● **Records provided**
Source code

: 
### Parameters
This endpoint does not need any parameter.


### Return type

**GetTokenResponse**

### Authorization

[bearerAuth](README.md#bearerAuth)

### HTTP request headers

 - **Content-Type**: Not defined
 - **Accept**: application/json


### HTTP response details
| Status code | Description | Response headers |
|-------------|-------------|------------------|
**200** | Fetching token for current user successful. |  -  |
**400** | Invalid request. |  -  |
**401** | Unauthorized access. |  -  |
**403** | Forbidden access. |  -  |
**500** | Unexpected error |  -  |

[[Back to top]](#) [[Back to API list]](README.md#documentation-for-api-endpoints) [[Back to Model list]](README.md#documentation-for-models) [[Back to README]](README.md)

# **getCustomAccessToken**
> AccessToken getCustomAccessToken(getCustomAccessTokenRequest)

● **Task to carry out**
Reproduce the data above word for word, starting at the line that contains "### Return type" and ending at the last line of the data, with both ends included.

● **Written answer**
### Return type

**GetTokenResponse**

### Authorization

[bearerAuth](README.md#bearerAuth)

### HTTP request headers

 - **Content-Type**: Not defined
 - **Accept**: application/json


### HTTP response details
| Status code | Description | Response headers |
|-------------|-------------|------------------|
**200** | Fetching token for current user successful. |  -  |
**400** | Invalid request. |  -  |
**401** | Unauthorized access. |  -  |
**403** | Forbidden access. |  -  |
**500** | Unexpected error |  -  |

[[Back to top]](#) [[Back to API list]](README.md#documentation-for-api-endpoints) [[Back to Model list]](README.md#documentation-for-models) [[Back to README]](README.md)

# **getCustomAccessToken**
> AccessToken getCustomAccessToken(getCustomAccessTokenRequest)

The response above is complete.